The entries below contain a line with "left shoulder: (96, 59)" and a line with "right eye: (91, 16)". Quote exactly those two lines and all lines between them.

- Saved entries:
++++

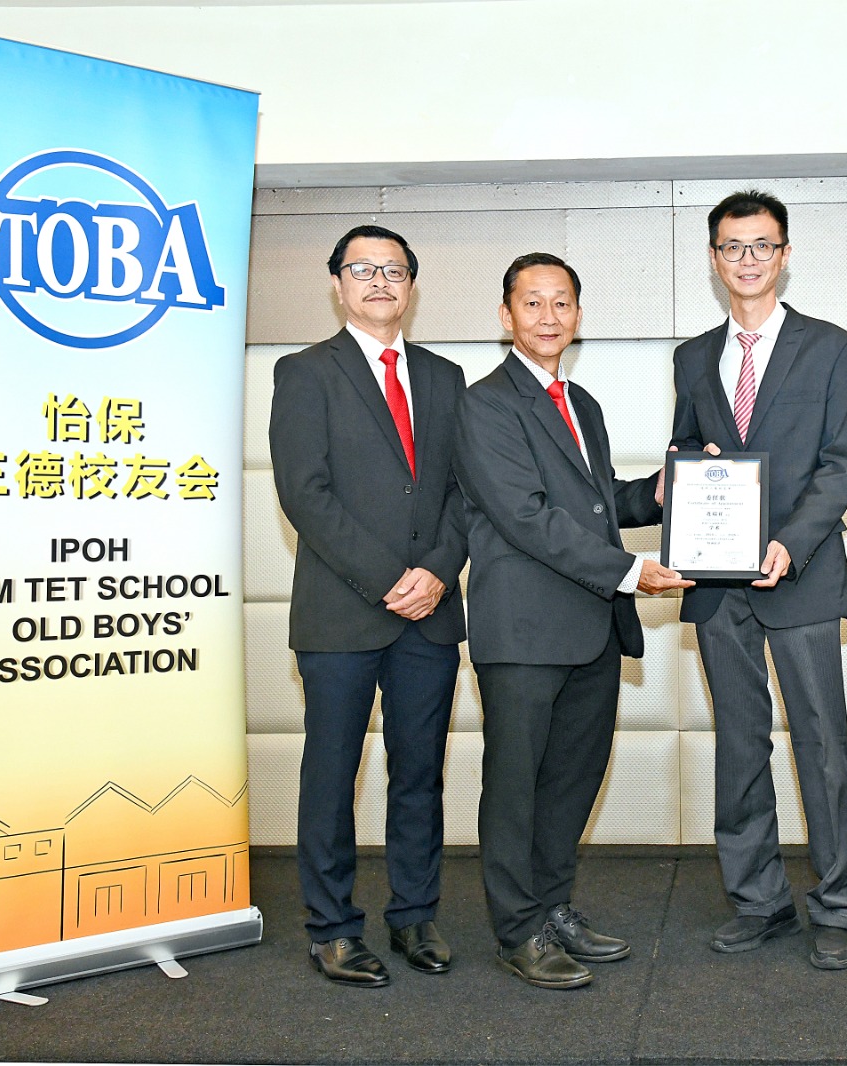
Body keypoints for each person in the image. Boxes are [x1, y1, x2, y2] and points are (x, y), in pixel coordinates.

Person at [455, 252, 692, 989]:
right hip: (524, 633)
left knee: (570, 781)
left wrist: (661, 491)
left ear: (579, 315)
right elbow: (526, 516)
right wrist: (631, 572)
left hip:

++++

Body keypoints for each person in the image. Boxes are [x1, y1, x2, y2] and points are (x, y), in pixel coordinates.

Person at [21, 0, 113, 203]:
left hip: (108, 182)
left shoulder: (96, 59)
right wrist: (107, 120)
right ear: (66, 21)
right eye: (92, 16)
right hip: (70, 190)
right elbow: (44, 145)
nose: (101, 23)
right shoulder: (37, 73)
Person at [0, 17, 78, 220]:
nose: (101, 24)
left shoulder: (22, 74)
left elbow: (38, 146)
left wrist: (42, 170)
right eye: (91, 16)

++++

- TASK SOLUTION:
left shoulder: (96, 59)
right wrist: (107, 120)
right ear: (66, 21)
right eye: (92, 16)
right hip: (70, 190)
right elbow: (44, 145)
nose: (101, 23)
right shoulder: (37, 73)
Person at [0, 17, 78, 220]:
nose: (101, 24)
left shoulder: (22, 74)
left elbow: (38, 146)
left wrist: (42, 170)
right eye: (91, 16)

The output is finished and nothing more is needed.